La controversia sobre qué fuero debe encargarse de los reclamos de inconstitucionalidad no es un tema menor y destaca una lucha de poder que trasciende lo jurídico. La CGT ha criticado de manera contundente el artículo 79 de la ley, que establece la competencia exclusiva de la Justicia Nacional en lo Contencioso Administrativo, con sede en la Ciudad de Buenos Aires. Desde la perspectiva de la central obrera, la justicia laboral es la que realmente posee la experticia necesaria para tratar estos asuntos, dado su historial de décadas en el manejo de conflictos laborales.
Sin embargo, la jueza Marra Giménez ha desestimado el argumento de la CGT. Según su fallo, dado que la demanda está dirigida contra el Poder Ejecutivo Nacional, corresponde que sea el fuero contencioso administrativo el que asuma la responsabilidad de analizarla. En sus fundamentos, la magistrada explica que para resolver esta cuestión es necesario recurrir a principios del derecho público administrativo, lo que refuerza su decisión de mantener el caso en su jurisdicción.

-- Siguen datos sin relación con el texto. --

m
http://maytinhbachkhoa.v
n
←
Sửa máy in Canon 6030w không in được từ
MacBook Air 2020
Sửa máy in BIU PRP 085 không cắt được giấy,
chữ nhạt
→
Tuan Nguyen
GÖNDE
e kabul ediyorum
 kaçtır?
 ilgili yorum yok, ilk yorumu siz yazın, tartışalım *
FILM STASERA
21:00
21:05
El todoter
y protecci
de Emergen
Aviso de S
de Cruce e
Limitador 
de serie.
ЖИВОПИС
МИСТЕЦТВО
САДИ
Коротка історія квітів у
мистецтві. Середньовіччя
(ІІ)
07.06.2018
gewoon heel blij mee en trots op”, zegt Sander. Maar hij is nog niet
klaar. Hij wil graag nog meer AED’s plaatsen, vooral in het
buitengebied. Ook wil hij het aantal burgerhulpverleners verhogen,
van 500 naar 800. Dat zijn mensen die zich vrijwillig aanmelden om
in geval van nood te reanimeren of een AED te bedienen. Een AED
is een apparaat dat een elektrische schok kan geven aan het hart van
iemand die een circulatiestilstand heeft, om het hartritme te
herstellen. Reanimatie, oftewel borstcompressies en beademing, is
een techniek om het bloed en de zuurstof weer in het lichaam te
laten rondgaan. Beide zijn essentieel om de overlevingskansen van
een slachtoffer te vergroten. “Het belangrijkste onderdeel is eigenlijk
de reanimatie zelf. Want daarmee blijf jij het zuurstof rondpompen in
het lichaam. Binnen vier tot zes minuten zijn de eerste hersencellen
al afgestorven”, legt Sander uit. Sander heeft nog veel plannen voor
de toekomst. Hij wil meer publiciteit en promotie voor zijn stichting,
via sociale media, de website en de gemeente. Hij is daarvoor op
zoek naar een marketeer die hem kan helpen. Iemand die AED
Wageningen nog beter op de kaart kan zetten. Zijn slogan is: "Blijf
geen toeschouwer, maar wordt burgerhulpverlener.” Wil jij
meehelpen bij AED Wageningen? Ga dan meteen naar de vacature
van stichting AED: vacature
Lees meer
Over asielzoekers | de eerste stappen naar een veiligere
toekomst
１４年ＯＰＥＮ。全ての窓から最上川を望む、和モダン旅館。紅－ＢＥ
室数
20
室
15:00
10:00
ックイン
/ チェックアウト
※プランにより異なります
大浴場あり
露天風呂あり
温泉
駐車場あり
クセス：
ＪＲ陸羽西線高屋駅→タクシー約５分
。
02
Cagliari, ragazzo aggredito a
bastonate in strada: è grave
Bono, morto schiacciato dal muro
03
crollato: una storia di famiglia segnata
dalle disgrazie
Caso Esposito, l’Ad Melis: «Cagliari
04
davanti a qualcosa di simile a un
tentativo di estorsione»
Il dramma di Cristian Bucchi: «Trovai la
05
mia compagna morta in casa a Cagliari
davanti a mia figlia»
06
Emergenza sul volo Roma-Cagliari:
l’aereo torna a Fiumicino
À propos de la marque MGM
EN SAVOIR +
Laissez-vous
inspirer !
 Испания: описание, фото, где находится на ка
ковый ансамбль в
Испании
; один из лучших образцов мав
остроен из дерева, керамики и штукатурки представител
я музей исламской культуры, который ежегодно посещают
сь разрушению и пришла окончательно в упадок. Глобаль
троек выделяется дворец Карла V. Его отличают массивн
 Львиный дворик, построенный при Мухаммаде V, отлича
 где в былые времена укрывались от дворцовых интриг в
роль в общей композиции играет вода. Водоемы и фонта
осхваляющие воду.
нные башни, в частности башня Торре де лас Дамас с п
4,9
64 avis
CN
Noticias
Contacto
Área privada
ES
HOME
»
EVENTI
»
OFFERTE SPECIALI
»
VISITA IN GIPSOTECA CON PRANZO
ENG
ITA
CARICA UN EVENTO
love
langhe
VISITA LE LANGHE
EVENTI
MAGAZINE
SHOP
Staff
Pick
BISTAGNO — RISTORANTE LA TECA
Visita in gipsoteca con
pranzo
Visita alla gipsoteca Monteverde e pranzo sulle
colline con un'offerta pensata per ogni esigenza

Desde el equipo legal de la CGT, se anticipó que se llevará a cabo una apelación contra la resolución de Marra Giménez. Este revés era esperado, pero los representantes de la central obrera afirman que no afecta su estrategia judicial. En paralelo, continúa en curso otra acción judicial presentada en el fuero laboral, la cual busca la suspensión de 82 artículos de la reforma laboral. La situación promete ser prolongada y compleja, con múltiples batallas legales aún por venir.
Más allá de los aspectos legales, también hay un trasfondo político que no se puede pasar por alto. El Gobierno nacional ha señalado que la Justicia Nacional del Trabajo tiende a favorecer a los trabajadores en detrimento de los intereses empresariales. Por ello, en un movimiento estratégico, incluyó en la discusión de la reforma laboral la propuesta de trasladar la Justicia Laboral a la Ciudad de Buenos Aires, un entorno que, a priori, podría ser más receptivo a las demandas del sector empresarial.
Es importante destacar que la Unión de Empleados de Justicia de la Nación (UEJN) ha estado resistiendo este traslado a la Ciudad. Para este sindicato, así como para la CGT, el cambio implicaría el debilitamiento del fuero laboral y una mayor desprotección para los trabajadores en sus derechos. Según lo estipulado en la reforma laboral, este traspaso debería concretarse en un plazo de 180 días tras la sanción de la ley, aunque aún no está claro si el Gobierno podrá llevarlo a cabo dentro de ese tiempo. Así, la contienda entre el Ejecutivo y la central obrera se intensifica, dejando un futuro incierto para la legislación laboral en Argentina.